Sony builds enterprise-wide bridges in digital healthcare

June 28, 2004

The trend toward digital imaging in healthcare has forced many traditional film-based companies to reinvent themselves as purveyors of electronic data management solutions. Many radiologists now buy their PACS and RIS from vendors that previously

The trend toward digital imaging in healthcare has forced many traditional film-based companies to reinvent themselves as purveyors of electronic data management solutions. Many radiologists now buy their PACS and RIS from vendors that previously supplied them with "wet" solutions. No surprise, then, to find a similar transition occurring in the market for image-oriented applications outside radiology.

Tokyo-based telecommunications giant Sony has an established healthcare business selling display monitors, video recorders and players, and printers for imaging applications involving visible light, such as surgery, endoscopy, microscopy, dermatology, and pathology. Increasing digitization of this technology, from CRT to LCD, for instance, and tape-recorders to DVD, has created options for networked access to still images and video data.

Sony is taking advantage of this trend by providing hospitals and healthcare institutions with the complete network infrastructure they need to set up interdepartmental multimedia content distribution. Inclusion of DICOM networks suitable for handling x-ray, CT, MR, and ultrasound opens the possibility of linking operating rooms with digital radiology departments, according to Juergen Thiem, senior manager for healthcare business development, Sony Europe.

"We have the products and the connectivity to build a bridge between the diagnostic part of the hospital in radiology and the therapy side performed by the surgeons," he said. "If you have a problem with your knee, for instance, and a radiological scan shows you have a problem with the meniscus, you may then need an arthroscopic exam. The surgeon will base this procedure on images that were obtained in the radiology department, so it is best for workflow if the radiologists can share their images with surgeons and vice versa."

At Ullevaal University Hospital in Oslo, Sony has delivered a large-scale multimedia content distribution solution integrating video and data networks. The setup includes a facility for routing multiple combinations of video recordings and DICOM images from their sources to teaching or consulting rooms, as well as to external videoconferencing links.
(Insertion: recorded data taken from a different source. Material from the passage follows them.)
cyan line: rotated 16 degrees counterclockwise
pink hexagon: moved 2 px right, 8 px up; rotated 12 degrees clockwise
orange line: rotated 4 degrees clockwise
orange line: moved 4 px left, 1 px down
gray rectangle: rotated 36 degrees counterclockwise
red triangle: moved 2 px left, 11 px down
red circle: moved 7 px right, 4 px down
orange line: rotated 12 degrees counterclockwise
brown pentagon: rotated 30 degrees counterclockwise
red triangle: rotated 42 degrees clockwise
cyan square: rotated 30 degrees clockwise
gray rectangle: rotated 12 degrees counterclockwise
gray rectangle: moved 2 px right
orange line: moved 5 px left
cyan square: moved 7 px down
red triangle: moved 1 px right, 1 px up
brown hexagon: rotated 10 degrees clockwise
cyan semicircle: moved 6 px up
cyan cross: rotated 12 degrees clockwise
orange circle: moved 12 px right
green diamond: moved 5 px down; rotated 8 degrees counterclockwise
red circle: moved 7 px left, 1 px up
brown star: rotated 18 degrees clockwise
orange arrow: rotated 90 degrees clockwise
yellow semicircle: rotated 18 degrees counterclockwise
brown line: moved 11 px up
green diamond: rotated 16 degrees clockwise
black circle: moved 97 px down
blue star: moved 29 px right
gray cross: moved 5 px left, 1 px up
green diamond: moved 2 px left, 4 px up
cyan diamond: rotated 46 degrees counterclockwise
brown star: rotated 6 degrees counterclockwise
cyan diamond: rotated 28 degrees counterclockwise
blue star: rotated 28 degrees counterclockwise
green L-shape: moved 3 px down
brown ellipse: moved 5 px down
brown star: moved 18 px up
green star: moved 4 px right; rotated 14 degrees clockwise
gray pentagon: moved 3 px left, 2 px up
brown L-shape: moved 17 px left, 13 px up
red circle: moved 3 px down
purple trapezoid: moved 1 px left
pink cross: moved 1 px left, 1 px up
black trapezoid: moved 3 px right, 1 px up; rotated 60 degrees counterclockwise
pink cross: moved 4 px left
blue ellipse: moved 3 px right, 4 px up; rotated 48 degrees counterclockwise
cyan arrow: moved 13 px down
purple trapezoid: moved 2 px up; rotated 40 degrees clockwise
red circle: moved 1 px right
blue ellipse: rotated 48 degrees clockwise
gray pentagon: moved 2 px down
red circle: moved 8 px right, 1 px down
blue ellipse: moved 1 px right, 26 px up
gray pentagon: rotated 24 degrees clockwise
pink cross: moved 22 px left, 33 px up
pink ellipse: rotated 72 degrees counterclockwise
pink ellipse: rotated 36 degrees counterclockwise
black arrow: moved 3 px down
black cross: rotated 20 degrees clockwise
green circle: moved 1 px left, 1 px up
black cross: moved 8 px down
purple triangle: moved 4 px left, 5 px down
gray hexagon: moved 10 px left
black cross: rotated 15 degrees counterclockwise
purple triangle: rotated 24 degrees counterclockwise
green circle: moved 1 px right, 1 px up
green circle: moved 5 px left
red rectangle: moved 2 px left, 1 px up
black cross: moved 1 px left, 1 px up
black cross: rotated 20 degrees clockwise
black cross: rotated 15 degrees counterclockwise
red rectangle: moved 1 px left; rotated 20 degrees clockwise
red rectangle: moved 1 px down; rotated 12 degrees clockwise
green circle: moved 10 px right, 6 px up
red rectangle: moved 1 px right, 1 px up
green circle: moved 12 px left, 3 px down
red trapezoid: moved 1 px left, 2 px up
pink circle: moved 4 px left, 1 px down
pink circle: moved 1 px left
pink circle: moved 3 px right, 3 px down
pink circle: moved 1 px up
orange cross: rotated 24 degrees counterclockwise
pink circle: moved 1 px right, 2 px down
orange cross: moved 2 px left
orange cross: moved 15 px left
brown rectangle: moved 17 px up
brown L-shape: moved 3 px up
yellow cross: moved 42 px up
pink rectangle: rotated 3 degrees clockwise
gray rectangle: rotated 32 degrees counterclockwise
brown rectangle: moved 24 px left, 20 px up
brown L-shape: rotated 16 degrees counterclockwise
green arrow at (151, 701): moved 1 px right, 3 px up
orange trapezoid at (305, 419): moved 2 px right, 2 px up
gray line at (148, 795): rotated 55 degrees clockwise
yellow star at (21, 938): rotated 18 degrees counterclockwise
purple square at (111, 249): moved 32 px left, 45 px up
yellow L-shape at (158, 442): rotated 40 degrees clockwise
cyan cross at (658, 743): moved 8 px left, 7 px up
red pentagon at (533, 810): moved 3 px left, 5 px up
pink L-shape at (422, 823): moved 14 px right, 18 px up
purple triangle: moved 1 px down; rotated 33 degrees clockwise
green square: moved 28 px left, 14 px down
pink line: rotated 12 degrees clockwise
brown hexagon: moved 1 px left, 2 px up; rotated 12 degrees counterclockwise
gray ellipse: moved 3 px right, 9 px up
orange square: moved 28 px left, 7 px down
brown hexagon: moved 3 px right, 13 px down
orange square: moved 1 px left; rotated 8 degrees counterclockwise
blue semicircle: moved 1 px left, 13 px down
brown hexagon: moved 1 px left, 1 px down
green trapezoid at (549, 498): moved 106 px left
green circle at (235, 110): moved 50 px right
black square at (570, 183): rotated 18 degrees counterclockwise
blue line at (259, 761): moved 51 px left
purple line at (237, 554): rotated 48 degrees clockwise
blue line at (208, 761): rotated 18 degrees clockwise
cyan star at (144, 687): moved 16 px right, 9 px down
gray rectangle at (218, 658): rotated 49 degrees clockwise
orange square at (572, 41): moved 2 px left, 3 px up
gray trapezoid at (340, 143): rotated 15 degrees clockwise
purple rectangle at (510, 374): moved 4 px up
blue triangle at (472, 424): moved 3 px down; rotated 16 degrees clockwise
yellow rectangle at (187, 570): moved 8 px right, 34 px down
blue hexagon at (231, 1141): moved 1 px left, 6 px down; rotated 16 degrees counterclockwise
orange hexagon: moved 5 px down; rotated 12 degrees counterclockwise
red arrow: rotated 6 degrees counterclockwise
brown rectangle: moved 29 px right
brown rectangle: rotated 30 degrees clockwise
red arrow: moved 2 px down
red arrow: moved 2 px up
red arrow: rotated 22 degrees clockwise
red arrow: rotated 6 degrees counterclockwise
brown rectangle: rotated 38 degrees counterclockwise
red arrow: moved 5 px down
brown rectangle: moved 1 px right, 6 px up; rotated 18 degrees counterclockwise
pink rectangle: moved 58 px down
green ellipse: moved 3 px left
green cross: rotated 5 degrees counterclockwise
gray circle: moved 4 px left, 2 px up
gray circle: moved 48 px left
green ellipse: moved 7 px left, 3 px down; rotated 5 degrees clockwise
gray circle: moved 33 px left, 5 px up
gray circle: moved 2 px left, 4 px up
The 1200-bed hospital's two operating theaters have both been equipped with video technology, DICOM storage units, CD writers, and video printers. Clips from endoscopy procedures can be transmitted throughout the hospital on a dedicated video network or captured as DICOM images. The DICOM network has also been designed to cope with the additional network bandwidth required when DICOM is enhanced to support live video.

Although it sells data storage solutions appropriate for digital radiology departments, Sony professes no intention of muscling in on the general PACS market. In terms of image management, the company prefers to set up its own solution for the OR or endoscopy clinic, for example, and then use DICOM networking to facilitate interdepartmental digital communication. Its solutions are vendor-independent and can connect with any DICOM-compatible system or medical peripheral.

"We are building a kind of PACS for the visible light world that we can link to an existing PACS for radiological images," Thiem said.

The groundwork that existing PACS vendors have laid in radiology is making it easier for Sony to sell its content distribution solutions to the visible light market.

"It has taken a few years for PACS and networked configurations to take off in the radiological market," he said. "It took some time to convince end users to move into that kind of filmless or digital environment, but I'm 100% sure that the coming generation of doctors who are more used to an IT environment will follow this route."

The next step will be to develop network connectivity outside hospitals for real-time telehealth applications, such as telesurgery.

"First we are getting networks inside hospitals, then we will have links between hospitals, and the future will be to have the homes of individual people connected to a health service platform," Thiem said.